* [What to work on]: Write out exactly the lines of the entries below from the one holding "control federativo" to the one holding "USCRÍBETE EPY", inclusive, and leave out all other lines.
Provided records Start Marker
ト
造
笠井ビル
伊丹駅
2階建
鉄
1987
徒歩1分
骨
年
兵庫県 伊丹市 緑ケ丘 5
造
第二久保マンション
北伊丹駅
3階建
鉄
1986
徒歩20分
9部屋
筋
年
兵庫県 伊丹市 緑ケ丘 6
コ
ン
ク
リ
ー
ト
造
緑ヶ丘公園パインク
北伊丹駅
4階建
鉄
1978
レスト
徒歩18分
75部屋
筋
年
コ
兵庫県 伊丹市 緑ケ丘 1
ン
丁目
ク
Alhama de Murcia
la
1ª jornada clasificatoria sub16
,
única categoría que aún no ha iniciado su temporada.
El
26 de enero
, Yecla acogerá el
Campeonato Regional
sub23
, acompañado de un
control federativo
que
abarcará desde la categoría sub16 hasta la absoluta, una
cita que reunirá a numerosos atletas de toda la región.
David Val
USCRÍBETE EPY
Provided records End Marker
Provided records Start Marker
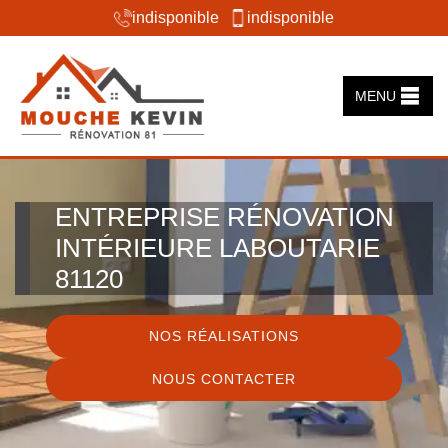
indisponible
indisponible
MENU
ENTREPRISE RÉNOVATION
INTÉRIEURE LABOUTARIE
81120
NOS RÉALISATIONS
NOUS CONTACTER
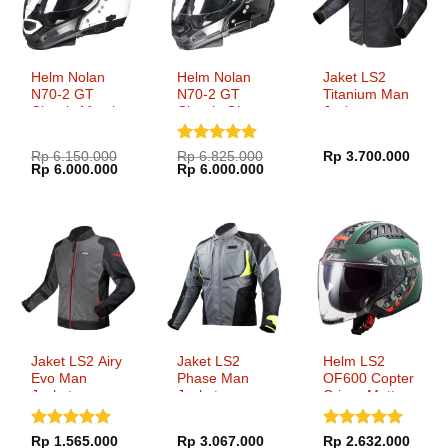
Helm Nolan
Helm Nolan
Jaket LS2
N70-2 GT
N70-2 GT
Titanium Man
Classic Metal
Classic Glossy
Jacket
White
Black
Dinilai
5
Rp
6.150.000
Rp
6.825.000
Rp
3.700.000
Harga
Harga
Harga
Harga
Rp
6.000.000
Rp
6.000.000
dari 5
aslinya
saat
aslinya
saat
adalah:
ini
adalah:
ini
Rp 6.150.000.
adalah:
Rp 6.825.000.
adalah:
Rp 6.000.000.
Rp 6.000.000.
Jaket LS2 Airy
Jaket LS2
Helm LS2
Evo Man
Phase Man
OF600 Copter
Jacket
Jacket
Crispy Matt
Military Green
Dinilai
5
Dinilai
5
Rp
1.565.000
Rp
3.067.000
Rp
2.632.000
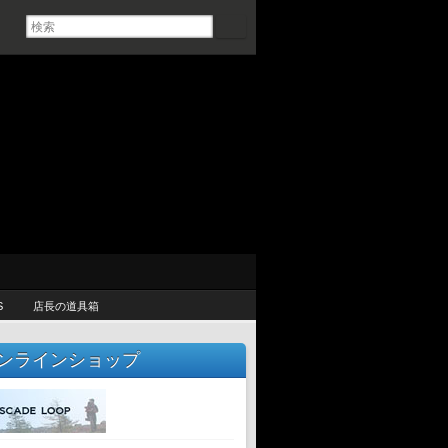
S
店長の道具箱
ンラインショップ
Provided records End Marker
* [Answer to the problem]:
control federativo
que
abarcará desde la categoría sub16 hasta la absoluta, una
cita que reunirá a numerosos atletas de toda la región.
David Val
USCRÍBETE EPY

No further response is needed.